Rendered images and their source text:
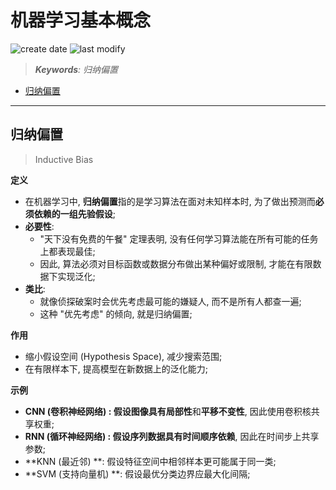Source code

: 机器学习基本概念
===
<!--START_SECTION:badge-->

![create date](https://img.shields.io/static/v1?label=create%20date&message=2025-09-03&label_color=gray&color=lightsteelblue&style=flat-square)
![last modify](https://img.shields.io/static/v1?label=last%20modify&message=2025-09-04%2011%3A15%3A50&label_color=gray&color=thistle&style=flat-square)

<!--END_SECTION:badge-->
<!--info
date: 2025-09-03 14:40:39
top: false
draft: false
hidden: true
level: 0
tag: [ml]
-->

<!--START_SECTION:keywords-->
> ***Keywords**: 归纳偏置*
<!--END_SECTION:keywords-->

<!--START_SECTION:paper_title-->
<!--END_SECTION:paper_title-->

<!--START_SECTION:toc-->
- [归纳偏置](#归纳偏置)
<!--END_SECTION:toc-->

---

<!--START_SECTION:keyword-->
## 归纳偏置
<!--END_SECTION:keyword-->
> Inductive Bias

**定义**
- 在机器学习中, **归纳偏置**指的是学习算法在面对未知样本时, 为了做出预测而**必须依赖的一组先验假设**;
- **必要性**:
    - "天下没有免费的午餐" 定理表明, 没有任何学习算法能在所有可能的任务上都表现最佳;
    - 因此, 算法必须对目标函数或数据分布做出某种偏好或限制, 才能在有限数据下实现泛化;
- **类比**:
    - 就像侦探破案时会优先考虑最可能的嫌疑人, 而不是所有人都查一遍;
    - 这种 "优先考虑" 的倾向, 就是归纳偏置;

**作用**
- 缩小假设空间 (Hypothesis Space), 减少搜索范围;
- 在有限样本下, 提高模型在新数据上的泛化能力;

**示例**
- **CNN (卷积神经网络) **: 假设图像具有**局部性**和**平移不变性**, 因此使用卷积核共享权重;
- **RNN (循环神经网络) **: 假设序列数据具有**时间顺序依赖**, 因此在时间步上共享参数;
- **KNN (最近邻) **: 假设特征空间中相邻样本更可能属于同一类;
- **SVM (支持向量机) **: 假设最优分类边界应最大化间隔;
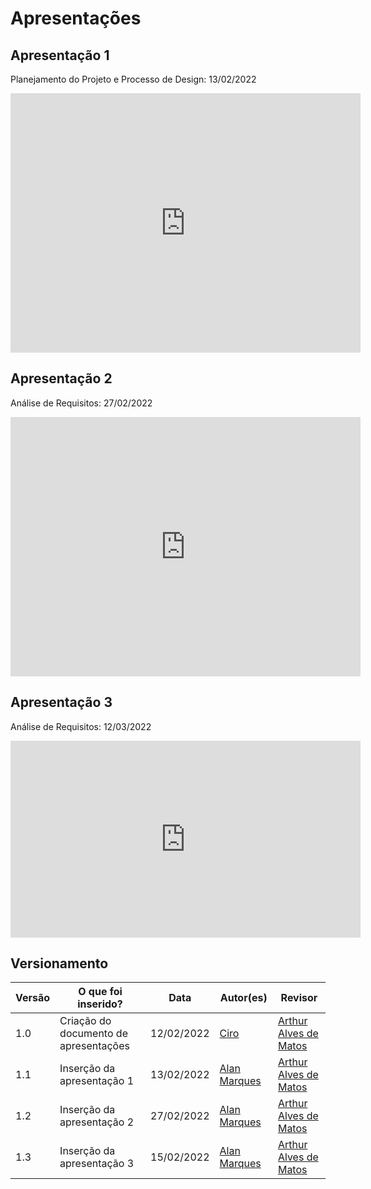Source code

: # Apresentações

## Apresentação 1
Planejamento do Projeto e Processo de Design: 13/02/2022
<p align='center'>
    <iframe width="560" height="415" src="https://www.youtube.com/embed/On1Aa9c80XQ" title="YouTube video player" frameborder="0" allow="accelerometer; autoplay; clipboard-write; encrypted-media; gyroscope; picture-in-picture" allowfullscreen></iframe>
</p>

## Apresentação 2
Análise de Requisitos: 27/02/2022
<p align='center'>
    <iframe width="560" height="415" src="https://www.youtube.com/embed/3y2xWyKv_Ik" title="YouTube video player" frameborder="0" allow="accelerometer; autoplay; clipboard-write; encrypted-media; gyroscope; picture-in-picture" allowfullscreen></iframe>
</p>

## Apresentação 3
Análise de Requisitos: 12/03/2022
<p align='center'>
    <iframe width="560" height="315" src="https://www.youtube.com/embed/01-4YTVOo0g" title="YouTube video player" frameborder="0" allow="accelerometer; autoplay; clipboard-write; encrypted-media; gyroscope; picture-in-picture" allowfullscreen></iframe>
</p>

## Versionamento
Versão |  O que foi inserido? | Data | Autor(es)| Revisor
---- |----- | ---- | ---- | ----
1.0 | Criação do documento de apresentações |12/02/2022| [Ciro](https://github.com/ciro-c) | [Arthur Alves de Matos](https://github.com/Arthur-Gaudium)
1.1 | Inserção da apresentação 1 |13/02/2022| [Alan Marques](https://github.com/alan-ms) | [Arthur Alves de Matos](https://github.com/Arthur-Gaudium)
1.2 | Inserção da apresentação 2 |27/02/2022| [Alan Marques](https://github.com/alan-ms) | [Arthur Alves de Matos](https://github.com/Arthur-Gaudium)
1.3 | Inserção da apresentação 3 |15/02/2022| [Alan Marques](https://github.com/alan-ms) | [Arthur Alves de Matos](https://github.com/Arthur-Gaudium)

| Work order |
Reproduce all of the lines above verbatim, character for character. Omit the pictures from your output.

| Response |
Source code

: 机器学习基本概念
===
<!--START_SECTION:badge-->

![create date](https://img.shields.io/static/v1?label=create%20date&message=2025-09-03&label_color=gray&color=lightsteelblue&style=flat-square)
![last modify](https://img.shields.io/static/v1?label=last%20modify&message=2025-09-04%2011%3A15%3A50&label_color=gray&color=thistle&style=flat-square)

<!--END_SECTION:badge-->
<!--info
date: 2025-09-03 14:40:39
top: false
draft: false
hidden: true
level: 0
tag: [ml]
-->

<!--START_SECTION:keywords-->
> ***Keywords**: 归纳偏置*
<!--END_SECTION:keywords-->

<!--START_SECTION:paper_title-->
<!--END_SECTION:paper_title-->

<!--START_SECTION:toc-->
- [归纳偏置](#归纳偏置)
<!--END_SECTION:toc-->

---

<!--START_SECTION:keyword-->
## 归纳偏置
<!--END_SECTION:keyword-->
> Inductive Bias

**定义**
- 在机器学习中, **归纳偏置**指的是学习算法在面对未知样本时, 为了做出预测而**必须依赖的一组先验假设**;
- **必要性**:
    - "天下没有免费的午餐" 定理表明, 没有任何学习算法能在所有可能的任务上都表现最佳;
    - 因此, 算法必须对目标函数或数据分布做出某种偏好或限制, 才能在有限数据下实现泛化;
- **类比**:
    - 就像侦探破案时会优先考虑最可能的嫌疑人, 而不是所有人都查一遍;
    - 这种 "优先考虑" 的倾向, 就是归纳偏置;

**作用**
- 缩小假设空间 (Hypothesis Space), 减少搜索范围;
- 在有限样本下, 提高模型在新数据上的泛化能力;

**示例**
- **CNN (卷积神经网络) **: 假设图像具有**局部性**和**平移不变性**, 因此使用卷积核共享权重;
- **RNN (循环神经网络) **: 假设序列数据具有**时间顺序依赖**, 因此在时间步上共享参数;
- **KNN (最近邻) **: 假设特征空间中相邻样本更可能属于同一类;
- **SVM (支持向量机) **: 假设最优分类边界应最大化间隔;
Source code

: # Apresentações

## Apresentação 1
Planejamento do Projeto e Processo de Design: 13/02/2022
<p align='center'>
    <iframe width="560" height="415" src="https://www.youtube.com/embed/On1Aa9c80XQ" title="YouTube video player" frameborder="0" allow="accelerometer; autoplay; clipboard-write; encrypted-media; gyroscope; picture-in-picture" allowfullscreen></iframe>
</p>

## Apresentação 2
Análise de Requisitos: 27/02/2022
<p align='center'>
    <iframe width="560" height="415" src="https://www.youtube.com/embed/3y2xWyKv_Ik" title="YouTube video player" frameborder="0" allow="accelerometer; autoplay; clipboard-write; encrypted-media; gyroscope; picture-in-picture" allowfullscreen></iframe>
</p>

## Apresentação 3
Análise de Requisitos: 12/03/2022
<p align='center'>
    <iframe width="560" height="315" src="https://www.youtube.com/embed/01-4YTVOo0g" title="YouTube video player" frameborder="0" allow="accelerometer; autoplay; clipboard-write; encrypted-media; gyroscope; picture-in-picture" allowfullscreen></iframe>
</p>

## Versionamento
Versão |  O que foi inserido? | Data | Autor(es)| Revisor
---- |----- | ---- | ---- | ----
1.0 | Criação do documento de apresentações |12/02/2022| [Ciro](https://github.com/ciro-c) | [Arthur Alves de Matos](https://github.com/Arthur-Gaudium)
1.1 | Inserção da apresentação 1 |13/02/2022| [Alan Marques](https://github.com/alan-ms) | [Arthur Alves de Matos](https://github.com/Arthur-Gaudium)
1.2 | Inserção da apresentação 2 |27/02/2022| [Alan Marques](https://github.com/alan-ms) | [Arthur Alves de Matos](https://github.com/Arthur-Gaudium)
1.3 | Inserção da apresentação 3 |15/02/2022| [Alan Marques](https://github.com/alan-ms) | [Arthur Alves de Matos](https://github.com/Arthur-Gaudium)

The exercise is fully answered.